/groove

Official implementation of the NeurIPS 2023 paper "Discovering General Reinforcement Learning Algorithms with Adversarial Environment Design"

Primary LanguagePythonApache License 2.0Apache-2.0

Meta-Learned RL Objective Functions in JAX

GROOVE is the official implementation of the following publications:

  1. Discovering General Reinforcement Learning Algorithms with Adversarial Environment Design, NeurIPS 2023 [ArXiv | NeurIPS | Twitter]
    • Learned Policy Gradient (LPG),
    • Prioritized Level Replay (PLR),
    • General RL Algorithms Obtained Via Environment Design (GROOVE),
    • Grid-World environment from the LPG paper.
  2. Discovering Temporally-Aware Reinforcement Learning Algorithms, ICLR 2024 [ArXiv]
    • Temporally-Aware LPG (TA-LPG),
    • Evolutionary Strategies (ES) with antithetic task sampling.

All scripts are JIT-compiled end-to-end and make extensive use of JAX-based parallelization, enabling meta-training in under 3 hours on a single GPU!

Update (April 2023): Misreported LPG ES hyperparameters in repo + paper, specifically initial learning rate (1e-4 -> 1e-2) and sigma (3e-3 -> 1e-1). Now updated.

Setup | Running experiments | Citation

Setup

Requirements

All requirements are found in setup/, with requirements-base.txt containing the majority of packages, requirements-cpu.txt containing CPU packages, and requirements-gpu.txt containing GPU packages.

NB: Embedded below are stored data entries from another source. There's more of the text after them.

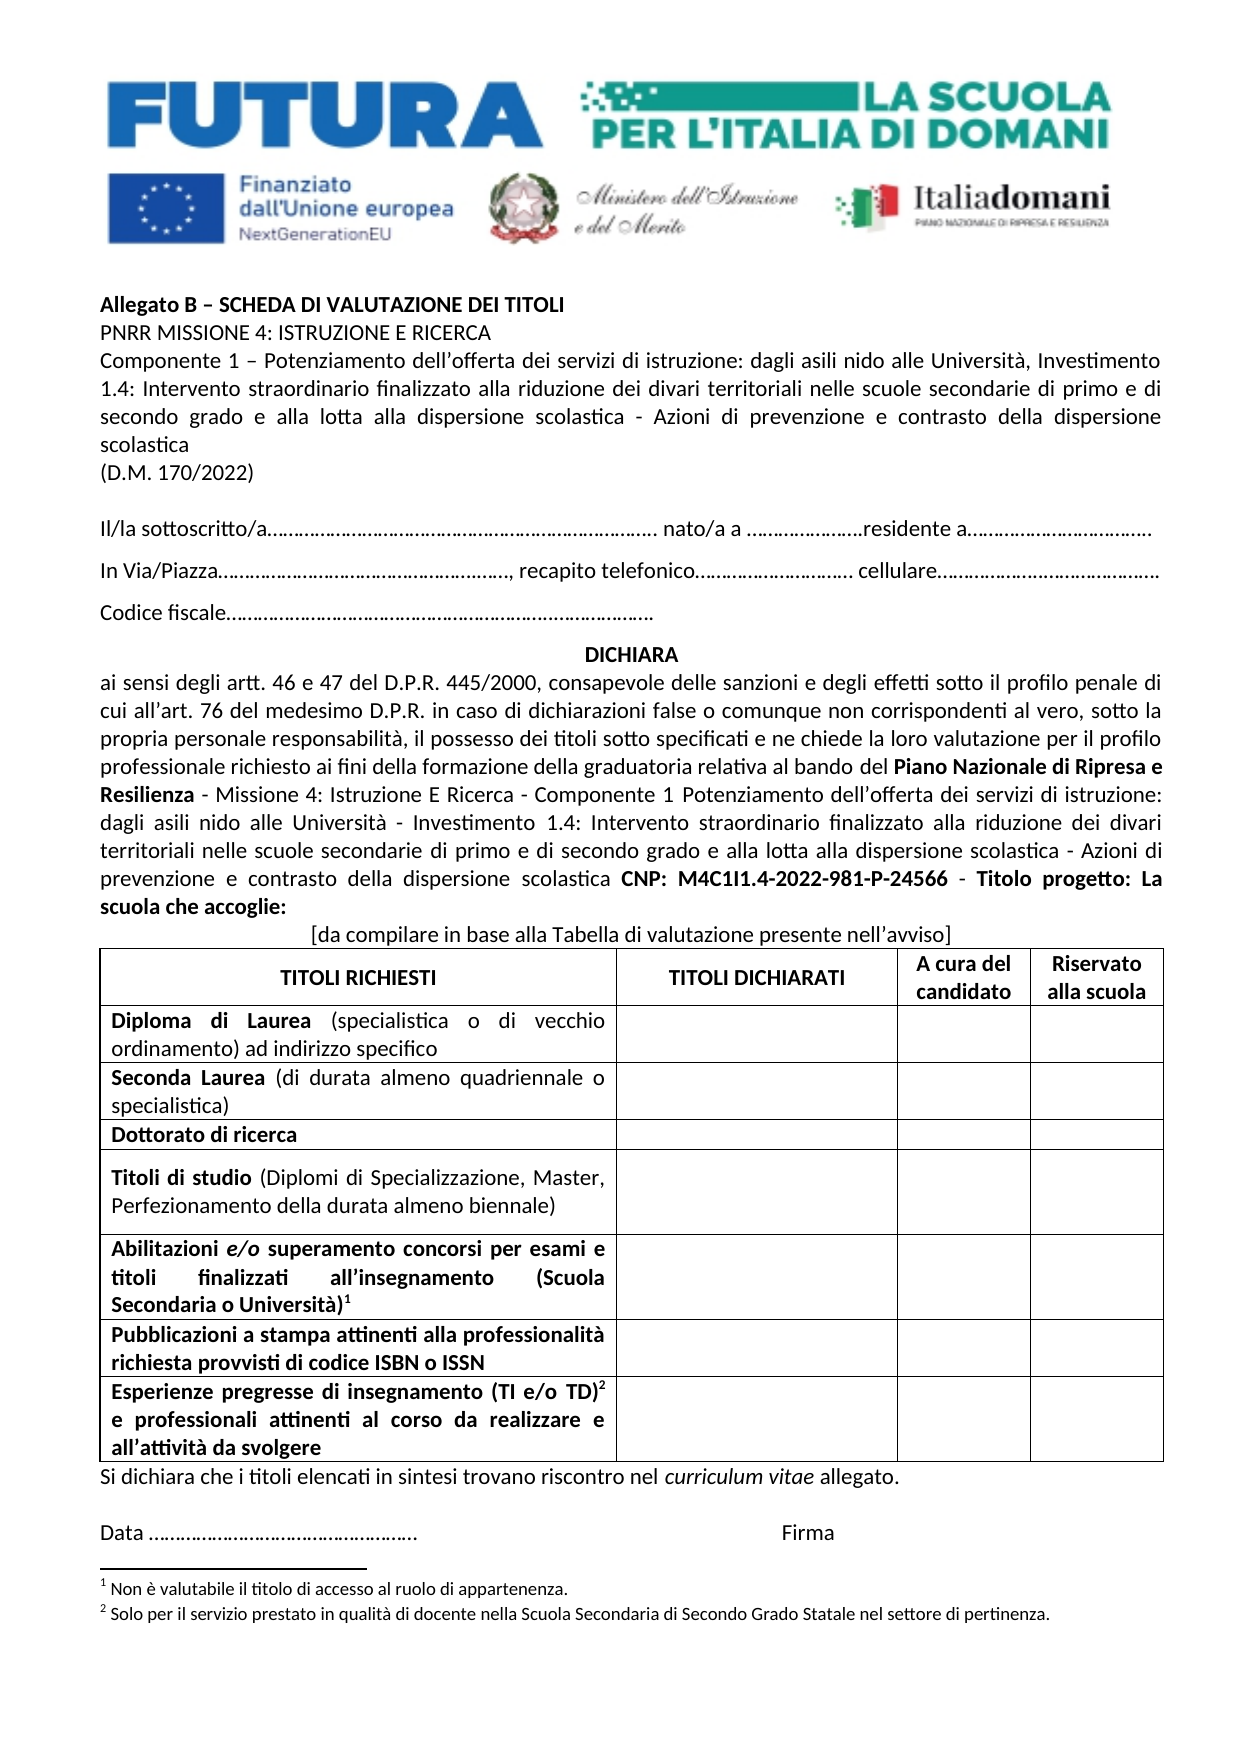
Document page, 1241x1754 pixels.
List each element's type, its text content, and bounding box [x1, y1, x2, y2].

table_cell [898, 1006, 1030, 1062]
table_header Riservato alla scuola [1031, 949, 1163, 1005]
table_cell Esperienze pregresse di insegnamento (TI e/o TD) e professionali attinenti al corso da realizzare e all’attività da svolgere [101, 1377, 616, 1461]
table_cell Seconda Laurea (di durata almeno quadriennale o specialistica) [101, 1063, 616, 1119]
text ai sensi degli artt. 46 e 47 del D.P.R. 445/2000, consapevole delle sanzioni e degli effetti sotto il profilo penale di cui all’art. 76 del medesimo D.P.R. in caso di dichiarazioni false o comunque non corrispondenti al vero, sotto la propria personale responsabilità, il possesso dei titoli sotto specificati e ne chiede la loro valutazione per il profilo professionale richiesto ai fini della formazione della graduatoria relativa al bando del Piano Nazionale di Ripresa e Resilienza - Missione 4: Istruzione E Ricerca - Componente 1 Potenziamento dell’offerta dei servizi di istruzione: dagli asili nido alle Università - Investimento 1.4: Intervento straordinario finalizzato alla riduzione dei divari territoriali nelle scuole secondarie di primo e di secondo grado e alla lotta alla dispersione scolastica - Azioni di prevenzione e contrasto della dispersione scolastica CNP: M4C1I1.4-2022-981-P-24566 - Titolo progetto: La scuola che accoglie: [100, 668, 1163, 920]
text Il/la sottoscritto/a……………………………………………………………….. nato/a a ………………….residente a…………………………….. [100, 514, 1163, 542]
table_cell [617, 1235, 897, 1319]
picture [100, 73, 1115, 251]
text Data …………………………………………… Firma [100, 1518, 1163, 1546]
table_cell Dottorato di ricerca [101, 1120, 616, 1148]
text (D.M. 170/2022) [100, 458, 1163, 486]
table_cell [1031, 1120, 1163, 1148]
table_header TITOLI DICHIARATI [617, 949, 897, 1005]
text DICHIARA [100, 640, 1163, 668]
table_cell [1031, 1235, 1163, 1319]
text [da compilare in base alla Tabella di valutazione presente nell’avviso] [100, 920, 1163, 948]
table_cell [898, 1063, 1030, 1119]
table_cell [1031, 1063, 1163, 1119]
text Allegato B – SCHEDA DI VALUTAZIONE DEI TITOLI [100, 290, 1163, 318]
text Componente 1 – Potenziamento dell’offerta dei servizi di istruzione: dagli asili nido alle Università, Investimento 1.4: Intervento straordinario finalizzato alla riduzione dei divari territoriali nelle scuole secondarie di primo e di secondo grado e alla lotta alla dispersione scolastica - Azioni di prevenzione e contrasto della dispersione scolastica [100, 346, 1163, 458]
table_header TITOLI RICHIESTI [101, 949, 616, 1005]
table_cell [898, 1150, 1030, 1233]
text In Via/Piazza………………………………………….……, recapito telefonico………………………… cellulare………………..…………………. [100, 556, 1163, 584]
table_cell Titoli di studio (Diplomi di Specializzazione, Master, Perfezionamento della durata almeno biennale) [101, 1150, 616, 1233]
table_cell [617, 1006, 897, 1062]
table_cell [898, 1377, 1030, 1461]
text Codice fiscale……………………………………………………..………………. [100, 598, 1163, 626]
text PNRR MISSIONE 4: ISTRUZIONE E RICERCA [100, 318, 1163, 346]
text Si dichiara che i titoli elencati in sintesi trovano riscontro nel curriculum vitae allegato. [100, 1462, 1163, 1490]
table_cell [617, 1150, 897, 1233]
table_header A cura del candidato [898, 949, 1030, 1005]
table_cell [617, 1377, 897, 1461]
table_cell [898, 1235, 1030, 1319]
table_cell [617, 1320, 897, 1376]
table_cell [1031, 1150, 1163, 1233]
table_cell [1031, 1006, 1163, 1062]
table_cell [1031, 1377, 1163, 1461]
table_cell [617, 1120, 897, 1148]
table_cell [1031, 1320, 1163, 1376]
table_cell [898, 1320, 1030, 1376]
table_cell Pubblicazioni a stampa attinenti alla professionalità richiesta provvisti di codice ISBN o ISSN [101, 1320, 616, 1376]
table_cell [898, 1120, 1030, 1148]
table_cell [617, 1063, 897, 1119]
table_cell Diploma di Laurea (specialistica o di vecchio ordinamento) ad indirizzo specifico [101, 1006, 616, 1062]
table_cell Abilitazioni e/o superamento concorsi per esami e titoli finalizzati all’insegnamento (Scuola Secondaria o Università) [101, 1235, 616, 1319]
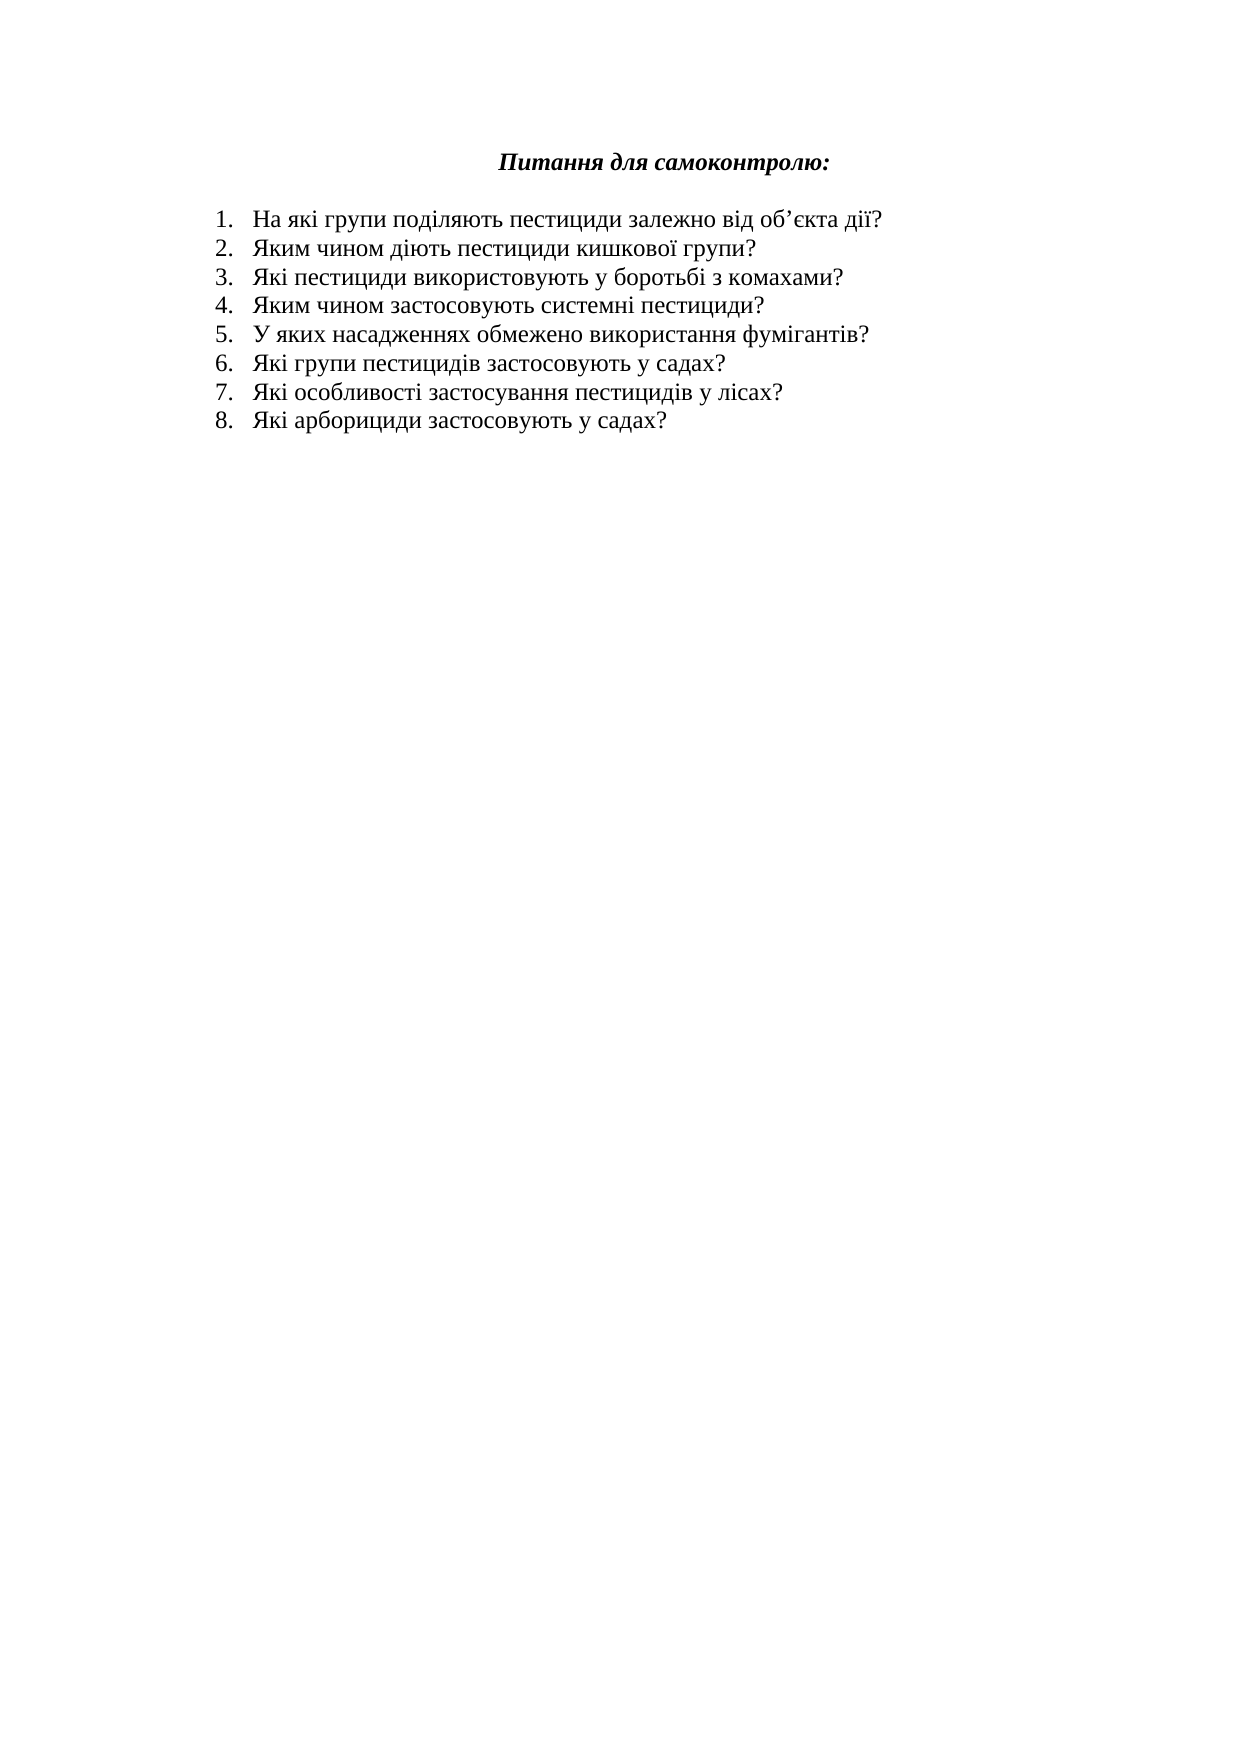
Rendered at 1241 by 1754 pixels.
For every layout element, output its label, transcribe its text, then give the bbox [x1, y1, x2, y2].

list Яким чином застосовують системні пестициди? [215, 291, 1152, 319]
list Які пестициди використовують у боротьбі з комахами? [215, 262, 1152, 291]
list Яким чином діють пестициди кишкової групи? [215, 233, 1152, 262]
list Які групи пестицидів застосовують у садах? [215, 348, 1152, 377]
text Питання для самоконтролю: [177, 147, 1152, 176]
list Які особливості застосування пестицидів у лісах? [215, 377, 1152, 406]
list Які арборициди застосовують у садах? [215, 406, 1152, 434]
list На які групи поділяють пестициди залежно від об’єкта дії? [215, 204, 1152, 233]
list У яких насадженнях обмежено використання фумігантів? [215, 319, 1152, 348]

Some key packages include:

  • RL Environments: gymnax
  • Neural Networks: flax
  • Optimization: optax, evosax
  • Logging: wandb

Local installation (CPU)

pip install $(cat setup/requirements-base.txt setup/requirements-cpu.txt)

Docker installation (GPU)

  1. Build docker image
cd setup/docker & ./build_gpu.sh & cd ../..
  1. (To enable WandB logging) Add your account key to setup/wandb_key:
echo [KEY] > setup/wandb_key

Running experiments

Meta-training is executed with python3.8 train.py, with all arguments found in experiments/parse_args.py.

Argument Description
--env_mode [env_mode] Sets the environment mode (below).
--num_agents [agents] Sets the meta-training batch size.
--num_mini_batches [mini_batches] Computes each update in sequential mini-batches, in order to execute large batches with little memory. RECOMMENDED: lower this to the smallest value that fits in memory.
--debug Disables JIT compilation.
--log --wandb_entity [entity] --wandb_project [project] Enables logging to WandB.

Grid-World environments

Environment mode Description Lifetime (# of updates)
tabular Five tabular levels from LPG Variable
mazes Maze levels from MiniMax 2500
all_shortlife Uniformly sampled levels 250
all_vrandlife Uniformly sampled levels 10-250 (Log-sampled)

Examples

Experiment Command Example run (WandB)
LPG (meta-gradient) python3.8 train.py --num_agents 512 --num_mini_batches 16 --train_steps 5000 --log --wandb_entity [entity] --wandb_project [project] Link
GROOVE LPG with --score_function alg_regret (algorithmic regret is computed every step due to end-to-end compilation, so currently very inefficient) TBC
TA-LPG LPG with --num_mini_batches 8 --train_steps 2500 --use_es --lifetime_conditioning --lpg_learning_rate 0.01 --env_mode all_vrandlife TBC

Docker

To execute CPU or GPU docker containers, run the relevant script (with the GPU index as the first argument for the GPU script).

./run_gpu.sh [GPU id] python3.8 train.py [args]

Citation

If you use this implementation in your work, please cite us with the following:

@inproceedings{jackson2023discovering,
    author={Jackson, Matthew Thomas and Jiang, Minqi and Parker-Holder, Jack and Vuorio, Risto and Lu, Chris and Farquhar, Gregory and Whiteson, Shimon and Foerster, Jakob Nicolaus},
    booktitle = {Advances in Neural Information Processing Systems},
    title = {Discovering General Reinforcement Learning Algorithms with Adversarial Environment Design},
    volume = {36},
    year = {2023}
}
@inproceedings{jackson2024discovering,
    author={Jackson, Matthew Thomas and Lu, Chris and Kirsch, Louis and Lange, Robert Tjarko and Whiteson, Shimon and Foerster, Jakob Nicolaus},
    booktitle = {International Conference on Learning Representations},
    title = {Discovering Temporally-Aware Reinforcement Learning Algorithms},
    volume = {12},
    year = {2024}
}

Coming soon

  • Speed up GROOVE by removing recomputation of algorithmic regret every step.
  • Meta-testing script for checkpointed models.
  • Alternative UED metrics (PVL, MaxMC).